Single by Tanya Tucker

from the album Would You Lay with Me (In a Field of Stone)
- B-side: "Satisfied with Missing You"
- Released: June 8, 1974
- Studio: Columbia (Nashville, Tennessee)
- Genre: Country
- Length: 3:05
- Label: Columbia
- Songwriter(s): Ed Bruce
- Producer(s): Billy Sherrill

Tanya Tucker singles chronology
| "Would You Lay with Me (In a Field of Stone)" (1974) | "The Man That Turned My Mama On" (1974) | "I Believe the South Is Gonna Rise Again" (1974) |

= The Man That Turned My Mama On =

"The Man That Turned My Mama On" is a song written by Ed Bruce, and recorded by American country music artist Tanya Tucker. It was released in June 1974 as the second single from the album Would You Lay with Me (In a Field of Stone). The song reached #4 on the Billboard Hot Country Singles & Tracks chart.

==Content==
The song speaks of the narrator's wish that she could have known more about her father, a traveling salesman who met her mother and quickly married her (the lyrics indicate that the quick marriage was more of an elopement than a shotgun marriage, since "Grandma Kate" - the narrator's grandmother who raised her mother to be a proper lady - likely would not have approved of the relationship).

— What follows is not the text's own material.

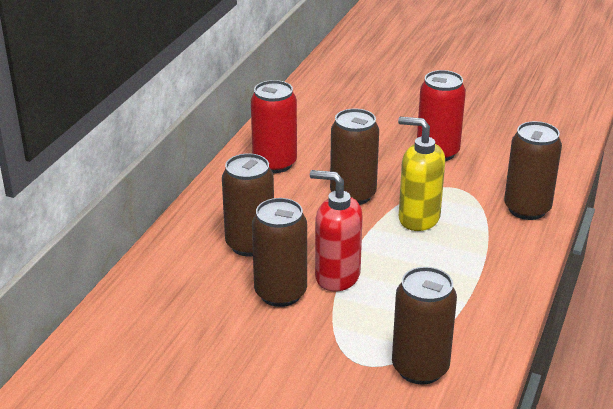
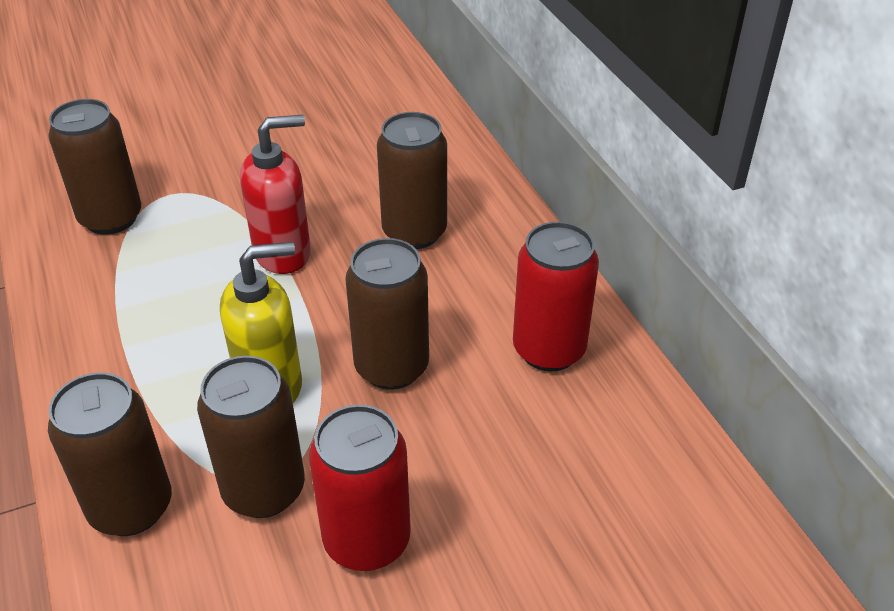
camera: 135 degrees right, 10 degrees up
(280, 293) = (317, 206): brown can -> brown can (264, 490)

Unlike other songs where the father is absent due to abandonment, in this song the father died of illness when she was only five.

==Chart performance==

| Chart (1974) | Peak position |
|---|---|
| US Hot Country Songs (Billboard) | 4 |
| US Billboard Hot 100 | 86 |
| Canadian RPM Country Tracks | 10 |

==Other versions==
Songwriter Ed Bruce recorded the song for his own 1978 album "Cowboys and Dreamers"; released as a single, it made number 70 on the country charts.